Another big deal with turning 3 was that the day after, he said 'mama' for the first time ever! Wow! We had another party!

When The Boy was four, I was pointed in the direction of a pediatric neurologist. I made the appointment and took him in. I took the films of a cat scan that he had had within the past year (those came from a fall while he was at school and the ER doc was scared that he had a head injury since he wasn't able to talk and was so rebellious). This doc looked at his scan and then watched The Boy. He told me, after watching him and talking to me and asking all kinds of questions that he felt strongly that he was on the autism spectrum. He told me that he refused to give that diagnosis to our insurance though because that could cause problems later. He said that if I needed the diagnosis for his school, to let him know and he would gladly give it to them. He said that I was doing all the right things with him at this point and that we would "just have to wait and see what happens. He may progress, he may regress or he may just stay where he is right now." Wow, that was hard to hear! But, at least we had a real diagnosis.

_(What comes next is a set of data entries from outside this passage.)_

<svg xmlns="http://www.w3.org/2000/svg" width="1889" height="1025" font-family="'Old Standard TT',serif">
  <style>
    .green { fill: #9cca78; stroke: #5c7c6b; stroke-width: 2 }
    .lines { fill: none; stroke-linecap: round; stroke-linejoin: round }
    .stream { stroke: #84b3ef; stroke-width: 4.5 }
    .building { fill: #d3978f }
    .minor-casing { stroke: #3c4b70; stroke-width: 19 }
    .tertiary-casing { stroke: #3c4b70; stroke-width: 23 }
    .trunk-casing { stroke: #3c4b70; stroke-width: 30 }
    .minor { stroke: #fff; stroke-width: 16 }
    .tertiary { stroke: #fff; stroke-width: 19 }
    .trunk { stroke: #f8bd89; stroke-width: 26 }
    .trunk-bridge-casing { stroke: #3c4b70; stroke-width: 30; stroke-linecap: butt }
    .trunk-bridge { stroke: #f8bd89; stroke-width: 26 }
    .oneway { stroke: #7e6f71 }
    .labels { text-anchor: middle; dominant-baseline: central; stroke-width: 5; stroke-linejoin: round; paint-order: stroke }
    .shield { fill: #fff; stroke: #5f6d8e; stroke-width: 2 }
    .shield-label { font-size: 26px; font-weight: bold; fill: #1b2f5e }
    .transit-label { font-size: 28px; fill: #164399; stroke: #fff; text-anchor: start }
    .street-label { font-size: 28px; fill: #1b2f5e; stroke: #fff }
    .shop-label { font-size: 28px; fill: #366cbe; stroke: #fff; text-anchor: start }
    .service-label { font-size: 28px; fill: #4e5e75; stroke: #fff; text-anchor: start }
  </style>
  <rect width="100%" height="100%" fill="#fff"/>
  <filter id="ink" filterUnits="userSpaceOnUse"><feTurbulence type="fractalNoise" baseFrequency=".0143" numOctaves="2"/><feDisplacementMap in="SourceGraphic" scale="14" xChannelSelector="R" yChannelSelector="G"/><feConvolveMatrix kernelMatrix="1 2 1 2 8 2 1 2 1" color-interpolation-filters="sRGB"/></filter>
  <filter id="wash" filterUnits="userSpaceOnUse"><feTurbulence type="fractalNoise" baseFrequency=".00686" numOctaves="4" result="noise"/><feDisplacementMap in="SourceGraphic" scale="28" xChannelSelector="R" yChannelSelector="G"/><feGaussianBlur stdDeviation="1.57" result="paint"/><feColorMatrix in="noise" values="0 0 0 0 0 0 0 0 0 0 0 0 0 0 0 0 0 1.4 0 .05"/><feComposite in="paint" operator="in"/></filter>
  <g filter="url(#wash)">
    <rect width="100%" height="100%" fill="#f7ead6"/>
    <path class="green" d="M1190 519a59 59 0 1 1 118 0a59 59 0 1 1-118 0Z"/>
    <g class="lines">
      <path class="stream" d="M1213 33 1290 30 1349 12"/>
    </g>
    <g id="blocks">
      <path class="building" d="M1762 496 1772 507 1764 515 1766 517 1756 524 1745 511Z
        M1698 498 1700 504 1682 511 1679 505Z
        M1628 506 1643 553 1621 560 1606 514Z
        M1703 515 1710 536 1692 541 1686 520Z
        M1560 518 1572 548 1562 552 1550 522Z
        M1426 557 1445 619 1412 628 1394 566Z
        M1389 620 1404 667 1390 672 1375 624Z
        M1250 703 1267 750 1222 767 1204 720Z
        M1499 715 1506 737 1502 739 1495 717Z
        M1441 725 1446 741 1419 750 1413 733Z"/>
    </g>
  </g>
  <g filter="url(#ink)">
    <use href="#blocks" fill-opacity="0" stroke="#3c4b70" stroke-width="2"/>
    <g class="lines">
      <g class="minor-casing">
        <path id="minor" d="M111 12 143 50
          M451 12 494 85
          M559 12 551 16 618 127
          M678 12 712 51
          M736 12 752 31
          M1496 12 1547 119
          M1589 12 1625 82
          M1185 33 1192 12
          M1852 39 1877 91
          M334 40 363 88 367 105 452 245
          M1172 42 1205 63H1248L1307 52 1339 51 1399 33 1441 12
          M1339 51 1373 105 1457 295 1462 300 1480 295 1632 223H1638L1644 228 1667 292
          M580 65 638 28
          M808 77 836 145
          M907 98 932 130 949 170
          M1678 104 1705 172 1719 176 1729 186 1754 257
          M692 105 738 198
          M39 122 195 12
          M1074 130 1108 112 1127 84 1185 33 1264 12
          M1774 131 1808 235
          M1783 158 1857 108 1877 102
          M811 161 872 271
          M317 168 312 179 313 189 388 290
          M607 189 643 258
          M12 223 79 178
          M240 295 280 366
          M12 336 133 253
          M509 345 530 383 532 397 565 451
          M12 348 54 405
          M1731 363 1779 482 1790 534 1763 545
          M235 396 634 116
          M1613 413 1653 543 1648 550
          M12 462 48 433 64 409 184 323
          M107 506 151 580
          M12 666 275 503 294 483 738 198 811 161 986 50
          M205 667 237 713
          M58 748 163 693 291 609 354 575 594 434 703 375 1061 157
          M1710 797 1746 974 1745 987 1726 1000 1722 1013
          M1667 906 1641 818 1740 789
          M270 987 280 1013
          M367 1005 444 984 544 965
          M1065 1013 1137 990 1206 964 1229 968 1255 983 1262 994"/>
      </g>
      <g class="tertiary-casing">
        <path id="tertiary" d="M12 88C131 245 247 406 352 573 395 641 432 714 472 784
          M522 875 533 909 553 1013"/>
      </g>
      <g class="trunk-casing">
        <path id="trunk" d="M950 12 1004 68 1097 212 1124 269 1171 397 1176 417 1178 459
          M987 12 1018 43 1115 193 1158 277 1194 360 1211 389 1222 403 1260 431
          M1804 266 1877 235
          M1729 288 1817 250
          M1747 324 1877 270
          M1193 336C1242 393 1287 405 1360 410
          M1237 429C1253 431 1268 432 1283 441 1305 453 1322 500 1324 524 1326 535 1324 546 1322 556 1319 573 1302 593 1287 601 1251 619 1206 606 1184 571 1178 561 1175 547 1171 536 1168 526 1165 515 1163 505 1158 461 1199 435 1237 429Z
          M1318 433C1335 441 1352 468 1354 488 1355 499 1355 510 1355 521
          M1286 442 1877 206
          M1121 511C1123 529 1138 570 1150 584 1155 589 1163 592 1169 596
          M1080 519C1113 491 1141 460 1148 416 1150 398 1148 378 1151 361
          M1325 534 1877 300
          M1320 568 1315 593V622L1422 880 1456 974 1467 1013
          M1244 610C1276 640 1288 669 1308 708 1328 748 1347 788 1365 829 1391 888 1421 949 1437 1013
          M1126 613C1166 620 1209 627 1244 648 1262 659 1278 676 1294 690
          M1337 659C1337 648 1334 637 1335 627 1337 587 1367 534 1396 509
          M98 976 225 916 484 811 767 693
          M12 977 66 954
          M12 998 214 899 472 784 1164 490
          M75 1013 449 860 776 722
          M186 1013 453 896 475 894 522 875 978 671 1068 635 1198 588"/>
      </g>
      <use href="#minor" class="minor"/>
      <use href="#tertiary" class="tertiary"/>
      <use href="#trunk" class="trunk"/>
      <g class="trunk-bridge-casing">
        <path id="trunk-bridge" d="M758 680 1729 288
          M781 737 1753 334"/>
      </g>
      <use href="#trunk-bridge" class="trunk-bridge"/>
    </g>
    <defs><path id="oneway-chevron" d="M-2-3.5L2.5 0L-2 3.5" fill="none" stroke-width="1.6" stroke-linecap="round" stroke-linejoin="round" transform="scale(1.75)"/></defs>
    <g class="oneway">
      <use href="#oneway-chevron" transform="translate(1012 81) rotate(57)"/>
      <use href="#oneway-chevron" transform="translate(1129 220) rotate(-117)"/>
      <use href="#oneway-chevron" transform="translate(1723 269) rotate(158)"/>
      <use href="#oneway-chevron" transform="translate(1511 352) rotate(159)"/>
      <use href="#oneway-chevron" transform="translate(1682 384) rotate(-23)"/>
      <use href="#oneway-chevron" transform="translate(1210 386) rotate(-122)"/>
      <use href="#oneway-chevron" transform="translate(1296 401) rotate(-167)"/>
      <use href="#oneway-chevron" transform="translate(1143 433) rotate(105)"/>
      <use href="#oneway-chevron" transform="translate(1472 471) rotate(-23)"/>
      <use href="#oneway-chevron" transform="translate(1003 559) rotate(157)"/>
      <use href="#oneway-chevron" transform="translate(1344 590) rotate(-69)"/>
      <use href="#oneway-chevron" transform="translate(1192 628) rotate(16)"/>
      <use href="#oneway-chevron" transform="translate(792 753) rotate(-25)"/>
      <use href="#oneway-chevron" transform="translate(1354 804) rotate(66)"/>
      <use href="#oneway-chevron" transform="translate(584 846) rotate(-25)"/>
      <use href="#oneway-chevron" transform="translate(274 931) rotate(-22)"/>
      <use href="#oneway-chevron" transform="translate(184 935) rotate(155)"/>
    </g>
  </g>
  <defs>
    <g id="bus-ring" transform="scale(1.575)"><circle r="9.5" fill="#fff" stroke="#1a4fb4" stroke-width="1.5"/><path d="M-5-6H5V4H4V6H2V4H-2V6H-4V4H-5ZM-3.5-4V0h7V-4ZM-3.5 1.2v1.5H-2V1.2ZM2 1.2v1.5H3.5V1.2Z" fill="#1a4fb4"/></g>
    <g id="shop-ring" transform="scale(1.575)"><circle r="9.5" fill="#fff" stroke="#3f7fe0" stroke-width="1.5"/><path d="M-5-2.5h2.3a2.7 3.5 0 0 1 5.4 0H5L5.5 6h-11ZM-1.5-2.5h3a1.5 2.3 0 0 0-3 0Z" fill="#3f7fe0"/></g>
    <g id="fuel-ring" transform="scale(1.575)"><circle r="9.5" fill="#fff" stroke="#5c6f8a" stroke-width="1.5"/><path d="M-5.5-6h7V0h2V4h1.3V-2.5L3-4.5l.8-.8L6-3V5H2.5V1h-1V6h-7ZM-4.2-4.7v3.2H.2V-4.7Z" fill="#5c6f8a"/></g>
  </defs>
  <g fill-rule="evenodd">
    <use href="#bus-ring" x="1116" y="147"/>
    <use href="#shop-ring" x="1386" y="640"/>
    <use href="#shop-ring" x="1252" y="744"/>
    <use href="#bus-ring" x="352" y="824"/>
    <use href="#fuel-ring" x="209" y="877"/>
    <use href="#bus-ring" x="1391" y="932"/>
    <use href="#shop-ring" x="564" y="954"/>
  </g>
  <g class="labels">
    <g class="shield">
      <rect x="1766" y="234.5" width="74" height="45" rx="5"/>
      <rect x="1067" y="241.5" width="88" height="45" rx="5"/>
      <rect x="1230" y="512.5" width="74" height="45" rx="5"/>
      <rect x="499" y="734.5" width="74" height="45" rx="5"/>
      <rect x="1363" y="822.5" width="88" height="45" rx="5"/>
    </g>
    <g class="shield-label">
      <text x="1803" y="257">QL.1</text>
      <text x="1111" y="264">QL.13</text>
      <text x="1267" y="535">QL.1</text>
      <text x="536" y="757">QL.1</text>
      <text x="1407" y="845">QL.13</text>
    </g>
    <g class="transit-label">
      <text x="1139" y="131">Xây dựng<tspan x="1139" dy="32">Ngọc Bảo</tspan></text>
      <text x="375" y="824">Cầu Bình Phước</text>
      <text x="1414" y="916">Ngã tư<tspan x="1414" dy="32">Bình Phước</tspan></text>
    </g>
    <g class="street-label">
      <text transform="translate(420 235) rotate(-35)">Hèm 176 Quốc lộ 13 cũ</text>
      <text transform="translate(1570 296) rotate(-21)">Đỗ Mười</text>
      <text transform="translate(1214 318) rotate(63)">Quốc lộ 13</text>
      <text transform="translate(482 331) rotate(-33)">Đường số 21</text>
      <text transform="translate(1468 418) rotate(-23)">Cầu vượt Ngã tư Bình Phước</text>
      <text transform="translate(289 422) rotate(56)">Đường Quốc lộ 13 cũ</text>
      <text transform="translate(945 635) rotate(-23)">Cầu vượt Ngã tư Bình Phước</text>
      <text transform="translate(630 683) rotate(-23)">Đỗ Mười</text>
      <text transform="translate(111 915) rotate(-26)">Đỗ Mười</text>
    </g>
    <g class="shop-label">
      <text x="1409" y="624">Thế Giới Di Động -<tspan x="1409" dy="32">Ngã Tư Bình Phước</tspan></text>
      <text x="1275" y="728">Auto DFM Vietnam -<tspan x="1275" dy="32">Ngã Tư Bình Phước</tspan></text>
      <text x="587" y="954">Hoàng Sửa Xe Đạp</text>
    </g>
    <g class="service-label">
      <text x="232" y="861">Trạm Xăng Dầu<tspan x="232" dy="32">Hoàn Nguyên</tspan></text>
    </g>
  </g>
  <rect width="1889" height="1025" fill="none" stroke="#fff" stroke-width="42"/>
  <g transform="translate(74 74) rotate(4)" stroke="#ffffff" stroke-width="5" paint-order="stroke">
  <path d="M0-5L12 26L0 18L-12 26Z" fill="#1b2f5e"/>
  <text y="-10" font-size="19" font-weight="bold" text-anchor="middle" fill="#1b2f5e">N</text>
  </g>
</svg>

I took the diagnosis to his school and they were not surprised at all. They tweaked his therapies a little because of the diagnosis, but no major changes were done since they were working with him based on that assumption anyway. With that behind us, he made huge advances and started Kindergarten with no services needed! The Boy was talking and you could understand most of what was said. He was very intelligent according to his teachers and should do just wonderful in school.

Look out Kindergarten, here we come!